同所性心移植
出典: フリー百科事典『ウィキペディア(Wikipedia)』 (2021/09/23 20:21 UTC 版)
臨床の場において行われている心移植の98%以上が同所性心移植(Orthotopic heart transplantation)である。以下にその大まかな手順を述べる。 体外循環開始レシピエントに人工心肺を接続する手順は通常の開心術と概ね同様である。肺動脈カテーテルが入っていれば上大静脈まで引き抜く。この時、過去に胸骨正中切開を繰り返している患者では、人工心肺のカニューレ(送血管・脱血管)の挿入を大腿動脈・大腿静脈で行うことが多い。あるいは、遠位上行大動脈に送血管を入れ、上下大静脈に脱血管を挿入、締めて心臓を体循環から分離する。 補助人工心臓(VAD)装着状態からの移植の場合は、人工心肺開始と同時にVADの駆動を停止してVAD送血管を遮断する。 レシピエント心摘出ドナー心の手術室への到着を確認した後、大動脈を遮断する。VAD装着状態の場合はここでVADを切離、摘出する。大動脈と肺動脈をクランプ・切離した後、以下に述べる術式の違いにより、両心房、あるいは肺静脈を含む左房の一部を残してレシピエントの心臓を摘出する。 両心房法 両心房法またはLower-Shumway法(LS法)では、レシピエント側の左右心房の一部を残し、両心房を吻合する。心移植の歴史においては当初から30年以上用いられてきた基本的な術式である。 両大静脈法 両大静脈法(bicaval法)は、従来のLS法に手を加えた方法である。この方法では、レシピエント側に肺静脈を含む左房の一部が残され、上下大静脈と左房の吻合を行う。利点としては、僧帽弁輪の変形が少ない、僧帽弁逆流の可能性・重症度が低くなる、心房の同期的収縮が保たれる、右室機能が改善する、血栓のリスクが減少する、等がある。日本においてはbicaval法を更に改良したmodified bicaval法が最も広く行われている。 ドナー心吻合・体外循環離脱次にドナー心の吻合を行う。まずドナー心を観察して卵円孔が開存していたら閉鎖する。そしてドナーとレシピエントの左房、次に右房を、また両大静脈法を選択した場合は上下大静脈を吻合する。
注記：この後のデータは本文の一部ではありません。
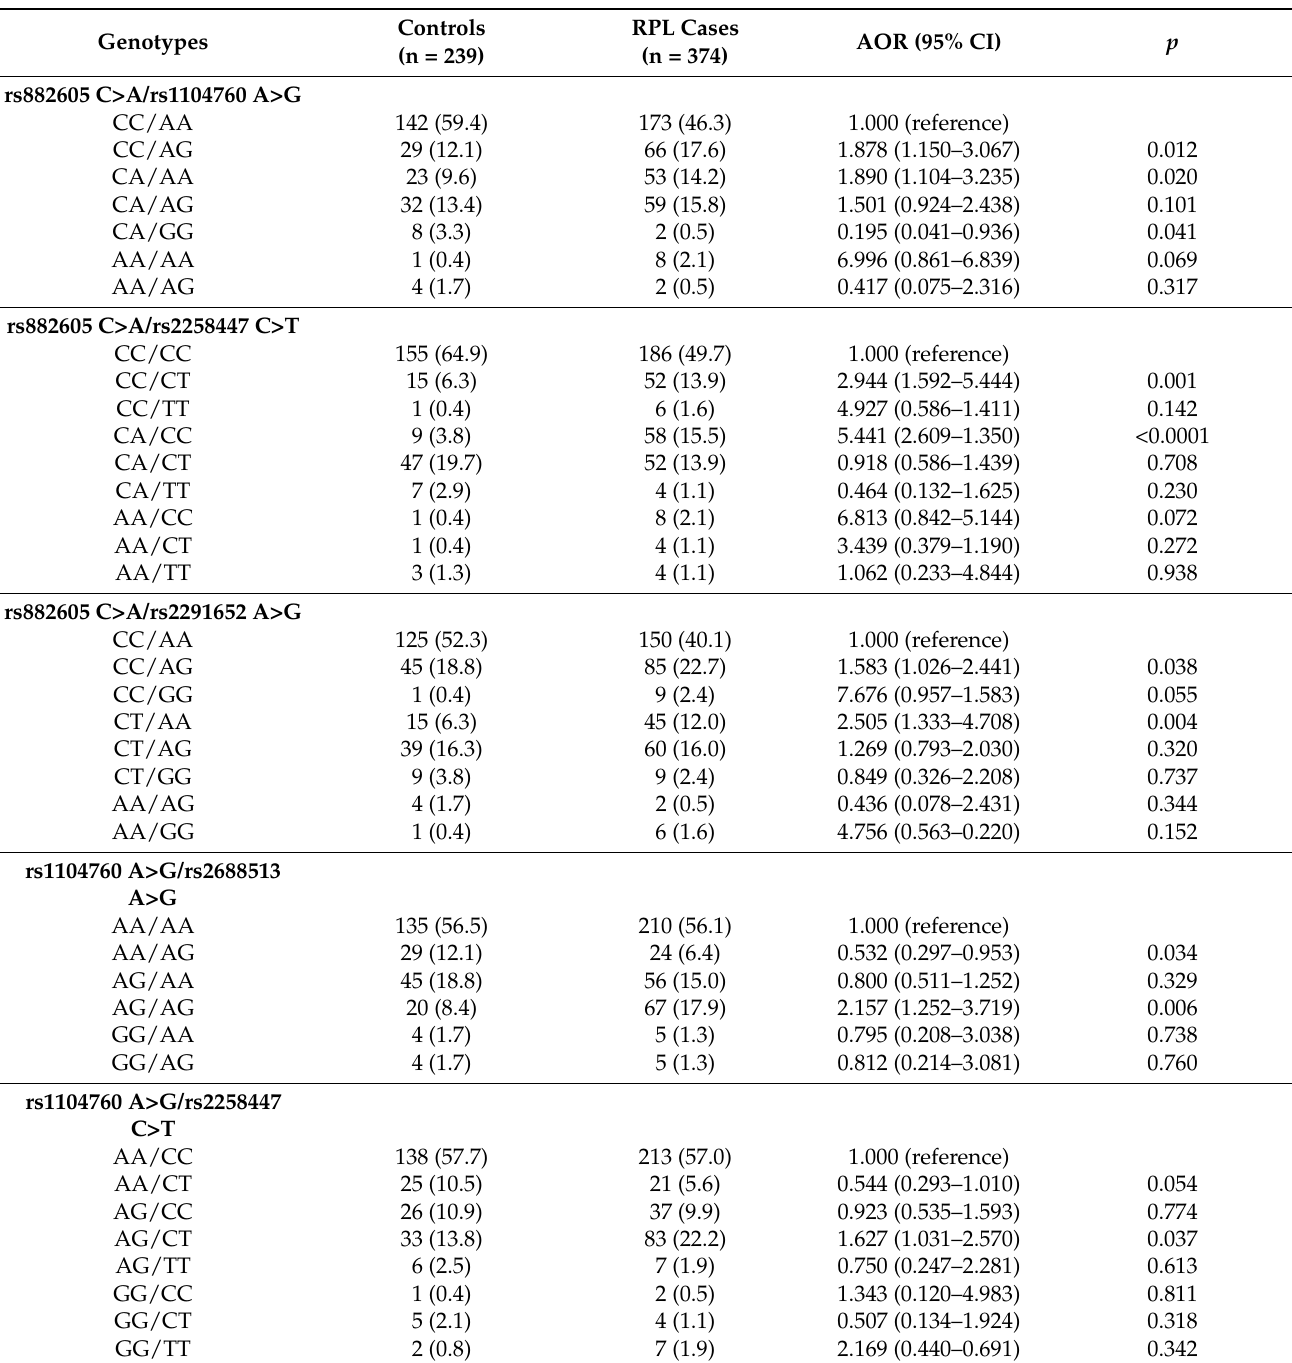
Table 4. The combination analysis of the MUC4 polymorphisms between the RPL patients and the control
次に縫合する場所はドナー心の虚血時間などを考慮しながら決定する。ドナーとレシピエントの大動脈を吻合し、患者をトレンデレンブルグ位(英語版)にして空気塞栓を予防しながら、大動脈の遮断を解除する。肺動脈を吻合し、ペーシングワイヤーを縫着した後、心腔内を脱気して人工心肺から離脱する。